» **ACTIVITY**
Can you turn the material below into a JSON list of strings, one string per line and no entries for blank lines? Leave the pictures out.

*** Opening of DATA RECORDS ***

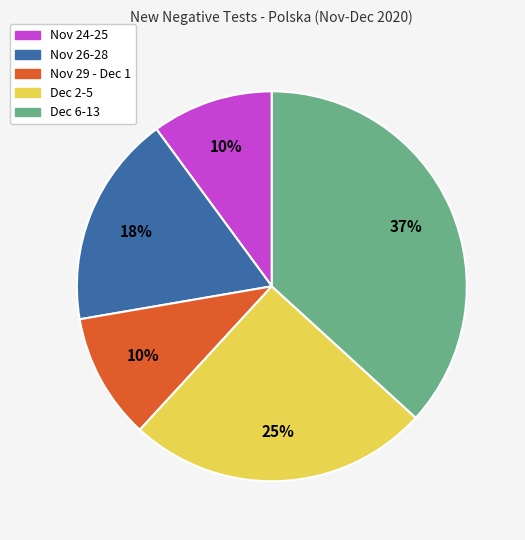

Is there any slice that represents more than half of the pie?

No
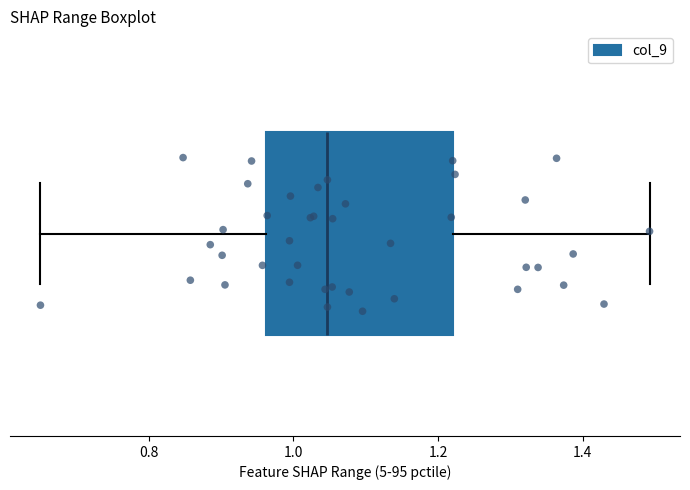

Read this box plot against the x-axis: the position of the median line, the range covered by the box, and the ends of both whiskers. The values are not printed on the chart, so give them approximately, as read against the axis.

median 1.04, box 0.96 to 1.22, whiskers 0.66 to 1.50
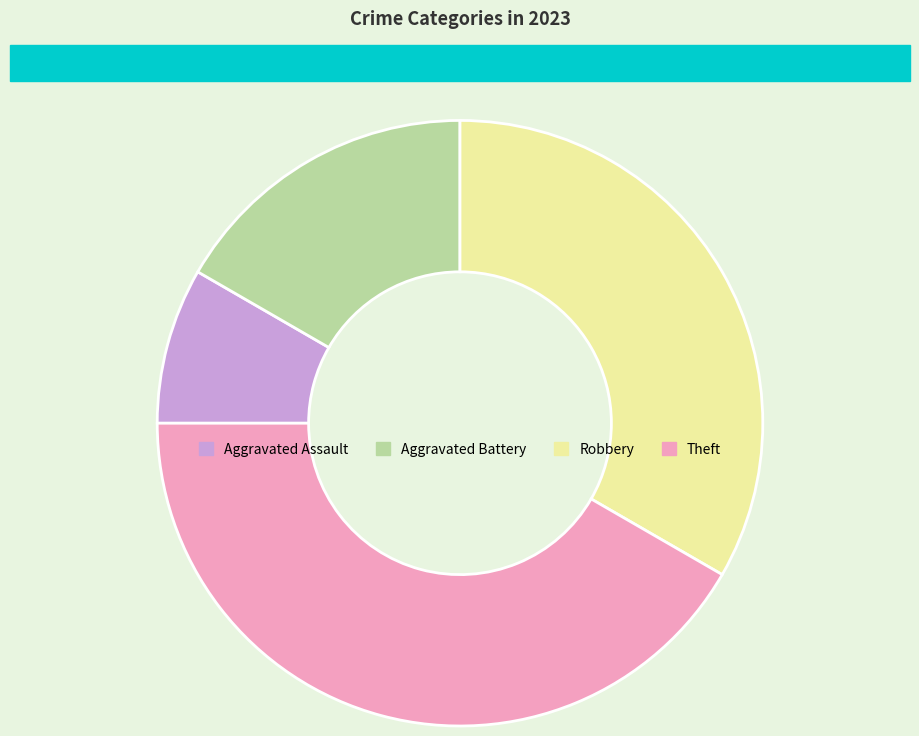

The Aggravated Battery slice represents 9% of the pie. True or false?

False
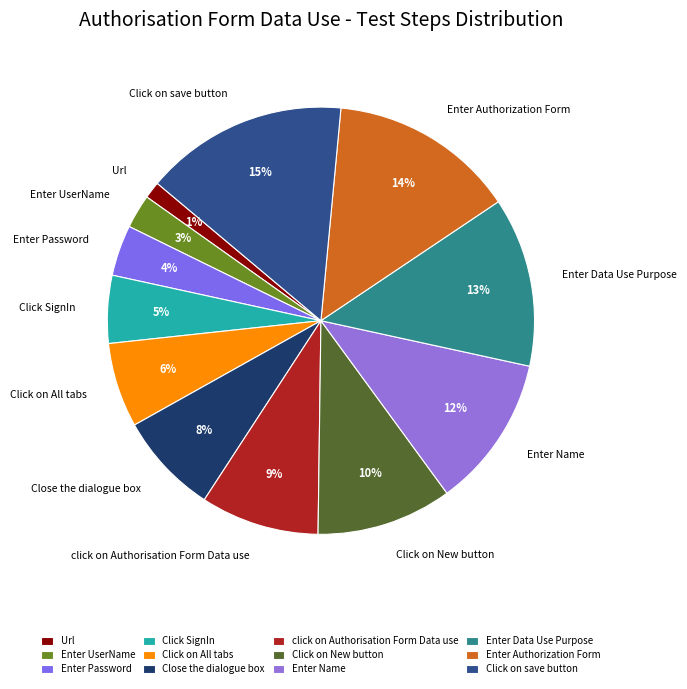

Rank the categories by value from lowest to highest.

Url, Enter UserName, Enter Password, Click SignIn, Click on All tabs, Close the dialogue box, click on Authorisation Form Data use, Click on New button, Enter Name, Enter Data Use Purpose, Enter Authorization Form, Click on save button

*** Close of DATA RECORDS ***

» **EXERCISE OUTPUT**
[
  "Is there any slice that represents more than half of the pie?",
  "No",
  "Read this box plot against the x-axis: the position of the median line, the range covered by the box, and the ends of both whiskers. The values are not printed on the chart, so give them approximately, as read against the axis.",
  "median 1.04, box 0.96 to 1.22, whiskers 0.66 to 1.50",
  "The Aggravated Battery slice represents 9% of the pie. True or false?",
  "False",
  "Rank the categories by value from lowest to highest.",
  "Url, Enter UserName, Enter Password, Click SignIn, Click on All tabs, Close the dialogue box, click on Authorisation Form Data use, Click on New button, Enter Name, Enter Data Use Purpose, Enter Authorization Form, Click on save button"
]